Praktiker stören sich bei Tesla, Ring-Tesla und GPV vor allem an den beachtlichen Schlüssellängen und der Rechenleistung die zur Erzeugung und zur Überprüfung der Signaturen benötigte werden. Fast zeitgleich mit dem BSI-Kongress teilte der Chipkartenhersteller Infineon mit, in Zukunft eine Variante des Krypto-Systems „New Hope“ zu verwenden, das auch schon Google für eine Demoversion des Chrome Browsers verwendet hat, und als Kandidat eines quantenresistenten Kryptosystems gilt. New Hope basiert auf dem Ring-Learning-With-Errors-Verfahren, gilt als ressourcenschonend und ist daher auch auf kontaktlosen Smartcards einsetzbar. Welches Sicherheitsniveau New Hope im Vergleich zu Tesla und GPV bietet, muss die Zukunft erweisen. Reicht ein einziges neues Verschlüsselungsverfahren aus? Dr. Manfred Lochter vom BSI beantwortet diese Frage mit „nein“. Er fordert Krypto-Agilität als Designkriterium, also die Fähigkeit, schnell auf veränderte Situationen reagieren zu können. Andreas Könen, Leiter des Stabes Cybersicherheit im Bundesinnenministerium BMI, stimmt dem zu. „Es ist ein generelles Problem, dass die heute verfügbaren Smartcards nur ein Protokoll und einen Verschlüsselungsalgorithmus beherrschen.“ Um im Falle des Falles schnell reagieren zu können, sollten Alternativen auf der Karte vorhanden sein, damit nach Enttarnung eines Sicherheitsproblems nicht auf einen Schlag Millionen von Ausweisen kurzfristig ausgetauscht werden müssen.

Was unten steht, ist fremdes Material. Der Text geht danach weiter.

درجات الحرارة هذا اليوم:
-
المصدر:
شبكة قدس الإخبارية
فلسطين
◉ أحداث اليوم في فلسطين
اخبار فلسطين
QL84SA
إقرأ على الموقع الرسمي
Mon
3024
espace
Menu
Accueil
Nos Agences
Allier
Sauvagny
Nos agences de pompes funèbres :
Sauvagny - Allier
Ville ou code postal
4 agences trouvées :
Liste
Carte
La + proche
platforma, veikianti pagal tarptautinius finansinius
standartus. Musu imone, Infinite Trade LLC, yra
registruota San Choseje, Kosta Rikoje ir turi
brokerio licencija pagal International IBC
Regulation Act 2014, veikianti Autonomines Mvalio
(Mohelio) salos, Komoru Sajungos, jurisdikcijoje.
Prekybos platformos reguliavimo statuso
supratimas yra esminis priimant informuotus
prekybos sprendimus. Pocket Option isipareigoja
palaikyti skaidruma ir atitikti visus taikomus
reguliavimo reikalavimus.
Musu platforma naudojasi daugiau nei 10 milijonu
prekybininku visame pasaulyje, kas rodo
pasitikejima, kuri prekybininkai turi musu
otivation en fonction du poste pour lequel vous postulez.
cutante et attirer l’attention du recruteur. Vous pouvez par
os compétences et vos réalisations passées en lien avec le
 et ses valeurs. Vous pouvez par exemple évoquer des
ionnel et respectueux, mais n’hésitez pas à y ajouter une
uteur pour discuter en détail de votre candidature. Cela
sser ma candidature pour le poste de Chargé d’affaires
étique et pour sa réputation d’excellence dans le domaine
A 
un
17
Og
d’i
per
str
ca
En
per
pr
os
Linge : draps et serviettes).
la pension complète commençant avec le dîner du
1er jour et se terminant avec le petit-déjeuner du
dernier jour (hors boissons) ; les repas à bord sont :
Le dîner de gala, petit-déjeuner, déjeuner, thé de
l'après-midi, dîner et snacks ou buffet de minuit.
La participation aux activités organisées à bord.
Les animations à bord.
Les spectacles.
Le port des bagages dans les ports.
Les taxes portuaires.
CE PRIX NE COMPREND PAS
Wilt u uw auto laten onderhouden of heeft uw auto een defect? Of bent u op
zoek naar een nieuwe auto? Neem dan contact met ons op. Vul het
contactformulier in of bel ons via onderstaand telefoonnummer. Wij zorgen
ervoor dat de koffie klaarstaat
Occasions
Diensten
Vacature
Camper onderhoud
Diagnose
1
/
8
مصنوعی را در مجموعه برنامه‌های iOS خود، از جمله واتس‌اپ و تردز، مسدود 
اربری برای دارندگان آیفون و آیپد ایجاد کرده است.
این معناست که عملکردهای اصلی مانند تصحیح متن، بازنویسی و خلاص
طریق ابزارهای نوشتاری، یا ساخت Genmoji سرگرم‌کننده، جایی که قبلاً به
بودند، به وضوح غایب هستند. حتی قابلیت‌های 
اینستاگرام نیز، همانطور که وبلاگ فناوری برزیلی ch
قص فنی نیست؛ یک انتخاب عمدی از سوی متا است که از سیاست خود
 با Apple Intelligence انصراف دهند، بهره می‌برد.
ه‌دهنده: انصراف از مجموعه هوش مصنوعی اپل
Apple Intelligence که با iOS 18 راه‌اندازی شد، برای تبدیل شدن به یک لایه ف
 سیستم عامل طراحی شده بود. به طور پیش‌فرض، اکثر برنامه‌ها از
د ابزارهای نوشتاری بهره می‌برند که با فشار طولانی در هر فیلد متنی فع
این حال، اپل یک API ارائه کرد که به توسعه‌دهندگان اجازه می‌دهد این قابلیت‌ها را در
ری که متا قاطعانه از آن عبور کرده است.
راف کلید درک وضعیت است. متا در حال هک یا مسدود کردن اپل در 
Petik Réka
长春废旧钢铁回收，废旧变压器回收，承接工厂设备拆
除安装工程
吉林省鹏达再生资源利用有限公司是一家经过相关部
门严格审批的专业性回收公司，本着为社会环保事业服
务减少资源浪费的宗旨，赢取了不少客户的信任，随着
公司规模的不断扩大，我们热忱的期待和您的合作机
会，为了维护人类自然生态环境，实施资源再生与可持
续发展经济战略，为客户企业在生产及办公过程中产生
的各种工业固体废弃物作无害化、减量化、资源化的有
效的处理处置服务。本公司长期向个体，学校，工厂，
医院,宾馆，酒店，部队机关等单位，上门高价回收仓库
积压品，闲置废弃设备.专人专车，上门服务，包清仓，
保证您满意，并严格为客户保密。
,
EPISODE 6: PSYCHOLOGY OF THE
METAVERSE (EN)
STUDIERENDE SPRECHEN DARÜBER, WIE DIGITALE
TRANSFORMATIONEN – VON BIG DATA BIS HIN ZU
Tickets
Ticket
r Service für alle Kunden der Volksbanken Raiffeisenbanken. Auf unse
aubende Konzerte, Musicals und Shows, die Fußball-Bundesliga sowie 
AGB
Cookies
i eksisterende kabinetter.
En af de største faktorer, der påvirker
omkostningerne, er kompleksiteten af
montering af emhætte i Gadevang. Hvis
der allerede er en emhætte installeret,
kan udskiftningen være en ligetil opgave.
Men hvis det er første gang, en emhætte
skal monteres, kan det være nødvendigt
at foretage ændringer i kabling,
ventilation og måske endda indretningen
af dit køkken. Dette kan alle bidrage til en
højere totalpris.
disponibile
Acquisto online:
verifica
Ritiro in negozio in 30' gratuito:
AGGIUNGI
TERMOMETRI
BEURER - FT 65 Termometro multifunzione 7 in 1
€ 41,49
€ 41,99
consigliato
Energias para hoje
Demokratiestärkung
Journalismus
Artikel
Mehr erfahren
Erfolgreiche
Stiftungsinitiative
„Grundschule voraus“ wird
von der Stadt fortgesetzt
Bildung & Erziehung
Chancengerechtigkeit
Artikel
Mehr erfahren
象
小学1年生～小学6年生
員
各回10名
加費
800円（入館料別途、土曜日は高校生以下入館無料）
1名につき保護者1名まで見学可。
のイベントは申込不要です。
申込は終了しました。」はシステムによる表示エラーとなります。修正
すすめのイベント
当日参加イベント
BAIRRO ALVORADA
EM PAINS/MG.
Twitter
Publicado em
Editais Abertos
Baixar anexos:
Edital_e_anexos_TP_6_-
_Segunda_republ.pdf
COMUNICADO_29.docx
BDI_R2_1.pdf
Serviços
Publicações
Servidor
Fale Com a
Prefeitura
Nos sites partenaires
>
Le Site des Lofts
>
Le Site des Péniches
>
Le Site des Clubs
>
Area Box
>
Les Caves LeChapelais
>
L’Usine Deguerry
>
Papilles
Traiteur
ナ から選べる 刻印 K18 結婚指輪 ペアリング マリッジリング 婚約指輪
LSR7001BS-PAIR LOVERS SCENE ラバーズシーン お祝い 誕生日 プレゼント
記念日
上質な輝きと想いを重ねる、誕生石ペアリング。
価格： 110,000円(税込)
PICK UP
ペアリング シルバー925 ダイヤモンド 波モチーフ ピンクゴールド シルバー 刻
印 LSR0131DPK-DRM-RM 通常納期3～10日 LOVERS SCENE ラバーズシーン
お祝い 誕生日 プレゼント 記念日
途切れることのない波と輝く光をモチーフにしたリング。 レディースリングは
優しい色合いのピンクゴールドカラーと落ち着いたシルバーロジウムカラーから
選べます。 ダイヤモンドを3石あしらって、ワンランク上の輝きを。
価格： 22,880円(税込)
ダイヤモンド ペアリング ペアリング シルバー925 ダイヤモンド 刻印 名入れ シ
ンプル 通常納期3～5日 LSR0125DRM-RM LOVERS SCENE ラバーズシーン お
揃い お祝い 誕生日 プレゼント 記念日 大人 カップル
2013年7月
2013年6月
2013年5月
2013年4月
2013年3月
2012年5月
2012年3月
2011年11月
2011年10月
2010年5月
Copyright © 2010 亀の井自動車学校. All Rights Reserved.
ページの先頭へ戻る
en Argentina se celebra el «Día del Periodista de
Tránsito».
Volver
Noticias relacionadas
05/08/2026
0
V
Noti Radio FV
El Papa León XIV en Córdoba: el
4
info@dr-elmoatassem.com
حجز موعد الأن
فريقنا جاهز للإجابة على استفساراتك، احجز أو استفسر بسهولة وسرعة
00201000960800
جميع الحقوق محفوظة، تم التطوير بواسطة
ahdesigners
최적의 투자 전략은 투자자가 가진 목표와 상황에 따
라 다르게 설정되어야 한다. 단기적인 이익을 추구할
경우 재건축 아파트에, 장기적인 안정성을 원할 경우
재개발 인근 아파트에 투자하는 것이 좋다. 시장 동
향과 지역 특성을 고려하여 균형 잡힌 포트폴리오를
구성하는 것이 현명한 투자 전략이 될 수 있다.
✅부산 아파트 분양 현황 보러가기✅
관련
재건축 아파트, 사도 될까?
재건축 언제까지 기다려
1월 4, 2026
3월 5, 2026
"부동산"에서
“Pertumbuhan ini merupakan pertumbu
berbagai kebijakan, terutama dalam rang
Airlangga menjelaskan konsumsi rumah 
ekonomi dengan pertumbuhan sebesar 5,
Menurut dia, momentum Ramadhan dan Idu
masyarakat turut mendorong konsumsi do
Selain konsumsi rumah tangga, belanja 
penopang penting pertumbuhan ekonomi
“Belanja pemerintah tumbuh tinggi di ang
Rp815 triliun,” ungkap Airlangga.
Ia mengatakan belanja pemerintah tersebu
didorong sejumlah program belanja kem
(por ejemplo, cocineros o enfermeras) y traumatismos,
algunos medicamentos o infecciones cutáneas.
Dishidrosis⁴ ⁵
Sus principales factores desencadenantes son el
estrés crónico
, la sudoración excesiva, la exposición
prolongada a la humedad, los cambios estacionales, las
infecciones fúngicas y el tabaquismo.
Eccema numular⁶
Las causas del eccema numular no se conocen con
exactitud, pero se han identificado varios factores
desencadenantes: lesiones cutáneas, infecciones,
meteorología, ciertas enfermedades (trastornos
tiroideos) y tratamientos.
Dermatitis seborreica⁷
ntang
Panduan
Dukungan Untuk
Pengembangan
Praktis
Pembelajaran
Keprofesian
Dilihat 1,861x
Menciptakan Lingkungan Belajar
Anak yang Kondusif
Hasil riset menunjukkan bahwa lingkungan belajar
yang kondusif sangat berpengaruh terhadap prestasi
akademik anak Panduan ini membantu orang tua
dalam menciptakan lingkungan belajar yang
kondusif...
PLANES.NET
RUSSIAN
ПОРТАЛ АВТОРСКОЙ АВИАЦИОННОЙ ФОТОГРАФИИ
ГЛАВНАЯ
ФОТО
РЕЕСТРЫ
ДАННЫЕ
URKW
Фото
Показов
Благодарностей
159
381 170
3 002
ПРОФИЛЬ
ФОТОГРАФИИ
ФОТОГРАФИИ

Aufkauf von Geheimnisträgern

Für die Experten ist es schwer vorstellbar, dass ausschließlich Studenten und Doktoranden die anstehenden Arbeiten bewältigen können. Ab einem gewissen Zeitpunkt werden kommerzielle Firmen das Ausrollen der neuen Technik übernehmen. Aktuell schützt aber niemand Deutschland und die EU vor dem Aufkauf solcher Geheimnisträger. Andreas Könen fordert daher eine neue Form des Außenwirtschaftsgesetzes, das wichtige Firmen und ihr Know-how schützt. Der 2016 von China gekaufte Roboter-Hersteller Kuka gilt als mahnendes Beispiel. Aktuell blockiert das Wirtschaftsministerium das vom Innenministerium gewünschte Gesetz. Welches PQK-Verfahren sich durchsetzen wird, ist derzeit vollkommen offen. Techniker werden die Verfahren auch erst dann wirklich optimieren können, wenn auf ihrem Labortisch ein funktionsfähiger Quantenrechner steht. Wann dieser Zeitpunkt erreicht sein wird, weiß niemand. Von da an dürften im Hase-und-Igel-Spiel zwischen Verschlüsselungs- und Entschlüsselungsexperten für lange Zeit die Entschlüsseler die Nase vorn haben.